Go through the records and count every line that holds "pouf". Only the number belongs in the reply.
#### RECORD EXTRACTS
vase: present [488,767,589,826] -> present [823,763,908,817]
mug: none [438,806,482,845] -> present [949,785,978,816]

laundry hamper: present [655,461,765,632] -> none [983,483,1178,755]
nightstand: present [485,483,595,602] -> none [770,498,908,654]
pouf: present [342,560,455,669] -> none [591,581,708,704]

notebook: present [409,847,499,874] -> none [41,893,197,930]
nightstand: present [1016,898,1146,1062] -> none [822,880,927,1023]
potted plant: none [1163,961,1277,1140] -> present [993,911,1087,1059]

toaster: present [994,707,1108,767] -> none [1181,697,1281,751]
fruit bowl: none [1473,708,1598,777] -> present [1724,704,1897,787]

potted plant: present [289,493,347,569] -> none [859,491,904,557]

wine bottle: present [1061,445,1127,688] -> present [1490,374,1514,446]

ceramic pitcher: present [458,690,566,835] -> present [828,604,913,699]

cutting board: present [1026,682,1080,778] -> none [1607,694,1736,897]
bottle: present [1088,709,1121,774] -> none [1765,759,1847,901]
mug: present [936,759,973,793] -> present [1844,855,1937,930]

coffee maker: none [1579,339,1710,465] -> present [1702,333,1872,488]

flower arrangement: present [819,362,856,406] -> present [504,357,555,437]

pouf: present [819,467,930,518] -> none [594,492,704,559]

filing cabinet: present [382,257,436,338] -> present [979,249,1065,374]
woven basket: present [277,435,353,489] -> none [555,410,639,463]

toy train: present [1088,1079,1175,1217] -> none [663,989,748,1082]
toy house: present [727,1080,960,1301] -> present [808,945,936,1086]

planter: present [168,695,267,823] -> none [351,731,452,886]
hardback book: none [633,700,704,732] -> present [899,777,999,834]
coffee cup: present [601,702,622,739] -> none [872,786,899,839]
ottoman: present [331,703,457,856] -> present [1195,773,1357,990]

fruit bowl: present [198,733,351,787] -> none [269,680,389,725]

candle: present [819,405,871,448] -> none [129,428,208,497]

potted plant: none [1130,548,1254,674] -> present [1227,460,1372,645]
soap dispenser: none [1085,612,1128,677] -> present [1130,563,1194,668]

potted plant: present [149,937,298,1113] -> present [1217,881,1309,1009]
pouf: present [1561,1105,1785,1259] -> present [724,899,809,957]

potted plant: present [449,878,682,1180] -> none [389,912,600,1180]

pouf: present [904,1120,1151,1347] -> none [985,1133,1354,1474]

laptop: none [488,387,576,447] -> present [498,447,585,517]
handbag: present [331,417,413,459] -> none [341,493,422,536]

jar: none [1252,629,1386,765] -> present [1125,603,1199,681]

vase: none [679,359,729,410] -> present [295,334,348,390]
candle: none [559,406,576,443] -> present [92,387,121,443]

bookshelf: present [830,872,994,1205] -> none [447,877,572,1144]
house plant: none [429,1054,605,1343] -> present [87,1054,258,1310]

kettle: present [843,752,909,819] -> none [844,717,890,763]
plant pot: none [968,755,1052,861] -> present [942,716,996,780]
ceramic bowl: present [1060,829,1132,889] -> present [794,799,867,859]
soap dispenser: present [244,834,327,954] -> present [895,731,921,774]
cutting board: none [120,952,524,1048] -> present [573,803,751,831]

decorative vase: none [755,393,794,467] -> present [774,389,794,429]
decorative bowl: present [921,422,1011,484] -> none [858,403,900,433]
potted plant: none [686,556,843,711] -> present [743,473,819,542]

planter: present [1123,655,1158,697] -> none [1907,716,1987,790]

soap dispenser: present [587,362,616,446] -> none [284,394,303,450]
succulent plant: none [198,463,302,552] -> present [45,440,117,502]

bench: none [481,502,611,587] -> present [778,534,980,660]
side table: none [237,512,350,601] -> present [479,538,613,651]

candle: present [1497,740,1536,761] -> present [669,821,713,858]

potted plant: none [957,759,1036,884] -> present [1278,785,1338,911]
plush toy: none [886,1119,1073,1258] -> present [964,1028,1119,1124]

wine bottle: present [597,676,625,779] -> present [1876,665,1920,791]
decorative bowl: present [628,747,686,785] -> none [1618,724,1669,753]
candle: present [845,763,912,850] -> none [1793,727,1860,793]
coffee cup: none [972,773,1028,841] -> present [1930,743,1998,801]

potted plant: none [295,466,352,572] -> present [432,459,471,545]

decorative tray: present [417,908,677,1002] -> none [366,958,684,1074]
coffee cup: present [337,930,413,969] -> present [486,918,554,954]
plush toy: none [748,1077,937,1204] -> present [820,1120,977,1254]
########
## ANSWER SECTION
4